Dr. Katherine Maurer is an Assistant Professor in the School of Social Work at McGill University where she is also a faculty member of the McGill Centre for Research on Children and Families. She obtained her Ph.D. in Social Work at New York University Silver School of Social Work and a Master of Social Work from Hunter College School of Social Work, New York. Dr. Maurer practiced in New York City as a clinical social worker and a trauma therapist. Her interdisciplinary research focuses on adolescent mental and behavioral health during the transition to adulthood. Particularly, Dr. Maurer studies the physiological impact of exposure to extreme stressors, such as interpersonal violence and poverty, on the development of self-regulation capacities in adolescence and adults. Dr. Maurer has held research fellowships with New York University’s McSilver Institute for Poverty Policy and Research and the University of California-Davis Center for Poverty Research. Her poverty research focuses on the development and application of social capital theory in social work policy and practice and the social reproduction of disadvantage in the context of gender, socioeconomic status, and ethnic/racial identities.
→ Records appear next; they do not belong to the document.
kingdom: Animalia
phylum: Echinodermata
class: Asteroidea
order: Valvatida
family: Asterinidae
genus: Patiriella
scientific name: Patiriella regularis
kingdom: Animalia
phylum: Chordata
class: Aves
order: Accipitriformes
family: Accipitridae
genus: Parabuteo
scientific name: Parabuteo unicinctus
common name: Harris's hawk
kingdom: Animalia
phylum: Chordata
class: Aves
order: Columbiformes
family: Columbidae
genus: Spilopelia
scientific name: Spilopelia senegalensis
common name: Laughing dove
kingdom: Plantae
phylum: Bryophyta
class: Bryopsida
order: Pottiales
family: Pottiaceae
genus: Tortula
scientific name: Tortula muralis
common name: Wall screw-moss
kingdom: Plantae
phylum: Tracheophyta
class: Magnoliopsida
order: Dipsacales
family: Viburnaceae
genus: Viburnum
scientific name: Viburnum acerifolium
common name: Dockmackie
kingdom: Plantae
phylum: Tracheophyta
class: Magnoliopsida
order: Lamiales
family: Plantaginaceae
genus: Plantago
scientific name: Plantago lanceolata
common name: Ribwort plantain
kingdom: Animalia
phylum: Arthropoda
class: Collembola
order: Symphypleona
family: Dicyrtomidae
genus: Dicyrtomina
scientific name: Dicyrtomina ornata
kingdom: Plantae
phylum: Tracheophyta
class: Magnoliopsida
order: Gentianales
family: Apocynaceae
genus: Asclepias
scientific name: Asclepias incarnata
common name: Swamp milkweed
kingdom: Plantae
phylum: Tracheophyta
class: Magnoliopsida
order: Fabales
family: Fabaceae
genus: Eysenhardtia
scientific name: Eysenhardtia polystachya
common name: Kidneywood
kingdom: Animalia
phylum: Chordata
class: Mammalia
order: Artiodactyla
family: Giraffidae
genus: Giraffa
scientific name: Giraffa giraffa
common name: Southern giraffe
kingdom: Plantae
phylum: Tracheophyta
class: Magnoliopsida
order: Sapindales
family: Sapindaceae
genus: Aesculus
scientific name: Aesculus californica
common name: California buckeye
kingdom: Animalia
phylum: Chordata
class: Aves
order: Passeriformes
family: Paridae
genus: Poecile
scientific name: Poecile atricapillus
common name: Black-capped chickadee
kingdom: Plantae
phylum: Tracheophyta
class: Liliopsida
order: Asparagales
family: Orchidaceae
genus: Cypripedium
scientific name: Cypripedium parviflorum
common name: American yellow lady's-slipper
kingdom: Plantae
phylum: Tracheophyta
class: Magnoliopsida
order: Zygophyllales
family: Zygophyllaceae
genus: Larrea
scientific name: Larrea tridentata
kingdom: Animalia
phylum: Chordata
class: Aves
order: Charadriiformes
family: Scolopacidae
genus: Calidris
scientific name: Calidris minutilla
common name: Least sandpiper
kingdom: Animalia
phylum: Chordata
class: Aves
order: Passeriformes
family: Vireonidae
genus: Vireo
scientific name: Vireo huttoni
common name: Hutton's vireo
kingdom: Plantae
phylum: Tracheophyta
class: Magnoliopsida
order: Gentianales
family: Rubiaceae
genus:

Dr. Maurer is the recipient of a 2016 Social Sciences and Humanities Research Council of Canada (SSHRC) Insight Development Grant to conduct a phenomenological study of affect regulation with adolescents who have experienced violence in their family as part of her research agenda focusing on the intergenerational transmission of family violence. She is also PI of a research project exploring these interests in the context of homelessness through the McGill Centre for Research on Children and Families in collaboration with the Old Brewery Mission in Montreal.